- _Record excerpts_

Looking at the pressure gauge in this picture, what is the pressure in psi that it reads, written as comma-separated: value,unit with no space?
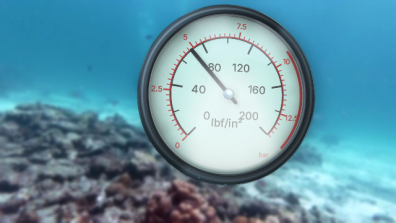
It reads 70,psi
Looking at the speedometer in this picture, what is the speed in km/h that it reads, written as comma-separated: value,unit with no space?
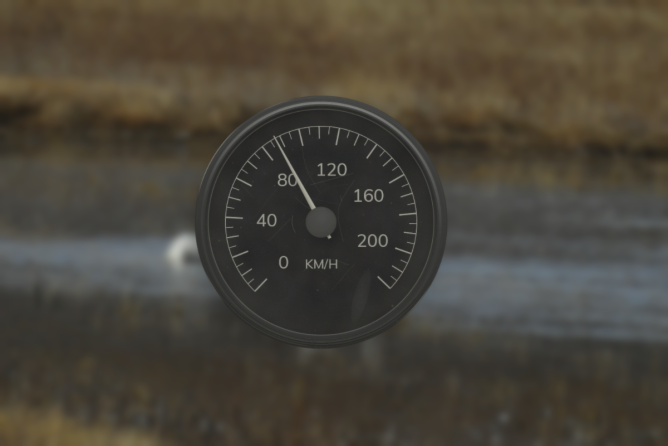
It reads 87.5,km/h
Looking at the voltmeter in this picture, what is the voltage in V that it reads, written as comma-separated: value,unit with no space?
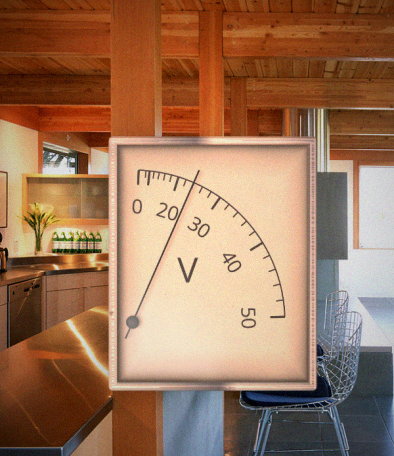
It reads 24,V
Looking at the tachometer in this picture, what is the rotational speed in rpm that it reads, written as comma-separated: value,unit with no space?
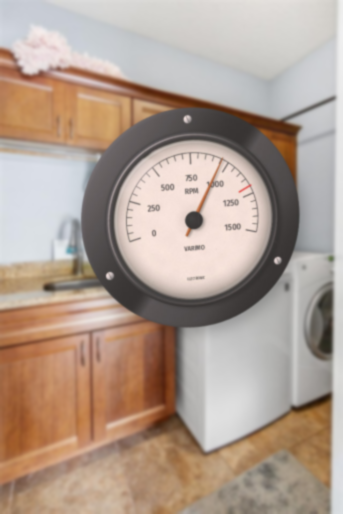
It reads 950,rpm
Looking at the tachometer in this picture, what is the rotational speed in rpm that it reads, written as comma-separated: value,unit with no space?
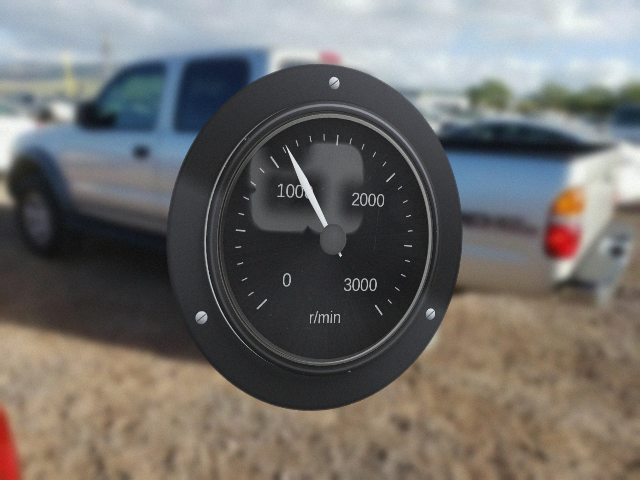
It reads 1100,rpm
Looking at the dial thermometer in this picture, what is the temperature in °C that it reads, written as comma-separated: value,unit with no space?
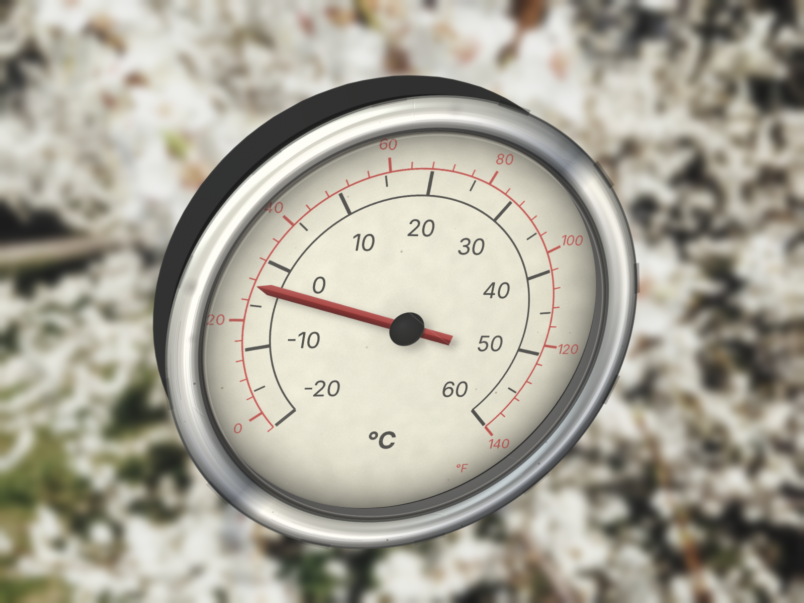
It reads -2.5,°C
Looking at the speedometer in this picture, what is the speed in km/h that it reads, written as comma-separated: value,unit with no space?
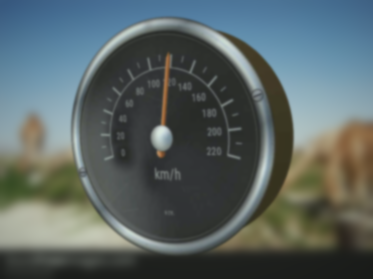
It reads 120,km/h
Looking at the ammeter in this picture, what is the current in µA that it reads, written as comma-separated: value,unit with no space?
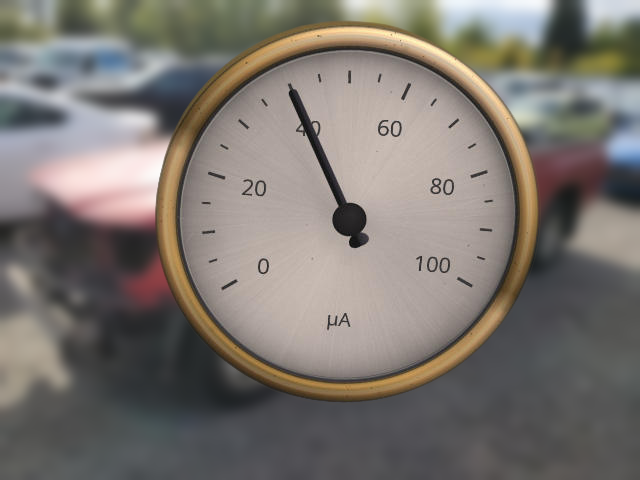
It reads 40,µA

- _Work to complete_
Return each line of the material above that contains the word "what". Case counts.

- _Answer to the exercise_
Looking at the pressure gauge in this picture, what is the pressure in psi that it reads, written as comma-separated: value,unit with no space?
Looking at the speedometer in this picture, what is the speed in km/h that it reads, written as comma-separated: value,unit with no space?
Looking at the voltmeter in this picture, what is the voltage in V that it reads, written as comma-separated: value,unit with no space?
Looking at the tachometer in this picture, what is the rotational speed in rpm that it reads, written as comma-separated: value,unit with no space?
Looking at the tachometer in this picture, what is the rotational speed in rpm that it reads, written as comma-separated: value,unit with no space?
Looking at the dial thermometer in this picture, what is the temperature in °C that it reads, written as comma-separated: value,unit with no space?
Looking at the speedometer in this picture, what is the speed in km/h that it reads, written as comma-separated: value,unit with no space?
Looking at the ammeter in this picture, what is the current in µA that it reads, written as comma-separated: value,unit with no space?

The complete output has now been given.